Re: [DISCUSS] KIP-401 TransformerSupplier/ProcessorSupplier enhancements

Guozhang Wang Wed, 27 Mar 2019 10:46:06 -0700

Hello Paul,

Thanks for the uploaded PR and the detailed description! I've made a pass
on it and left some comments.


Overall I think I agree with you that passing in the storebuilder directly
that store name is more convienent as it does not require another
`addStore` call, but we just need to spend some more documentation effort
on educating users about the two ways of connecting their stores. I'm
slightly concerned about this education curve but I can be convinced if
most people felt it is worthy.


Guozhang

On Sat, Mar 23, 2019 at 5:15 PM Paul Whalen <pgwha...@gmail.com> wrote:

> I'd like to resurrect this discussion with a cursory, proof-of-concept
> implementation of the KIP which combines many of our ideas:
> https://github.com/apache/kafka/pull/6496.  I tried to keep the diff as
> small as possible for now, just using it to convey the main ideas.  But
> I'll separately address some of our earlier discussion:
>
>    - Will there be a new, separate interface for users to implement for the
>    new functionality? No, to hopefully keep things simple, all of the
>    Processor/TransformerSupplier interfaces will just extend
>    StateStoresSupplier, allowing users to opt in to this functionality by
>    overriding the default implementation that gives an empty list.

- - -

In the KIP-401 discussion thread, which interface will all of the Processor/TransformerSupplier interfaces extend?

* [GIVEN DATA]
- - -

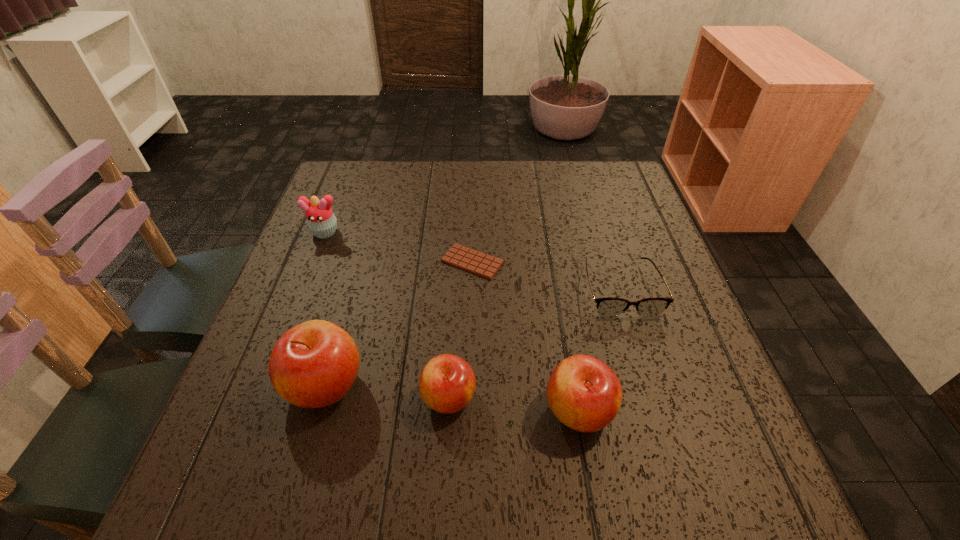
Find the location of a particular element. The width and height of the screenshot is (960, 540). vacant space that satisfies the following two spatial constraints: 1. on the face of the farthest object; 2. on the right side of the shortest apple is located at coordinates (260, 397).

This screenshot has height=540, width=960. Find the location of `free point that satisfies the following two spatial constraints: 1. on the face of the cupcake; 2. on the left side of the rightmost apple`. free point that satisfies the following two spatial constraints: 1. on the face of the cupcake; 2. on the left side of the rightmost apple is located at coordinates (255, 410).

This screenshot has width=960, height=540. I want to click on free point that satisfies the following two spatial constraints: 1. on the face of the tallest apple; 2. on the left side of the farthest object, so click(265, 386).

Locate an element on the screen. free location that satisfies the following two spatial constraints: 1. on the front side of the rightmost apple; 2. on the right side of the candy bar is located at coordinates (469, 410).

- - -

* [ANSWER TO THE PROBLEM] StateStoresSupplier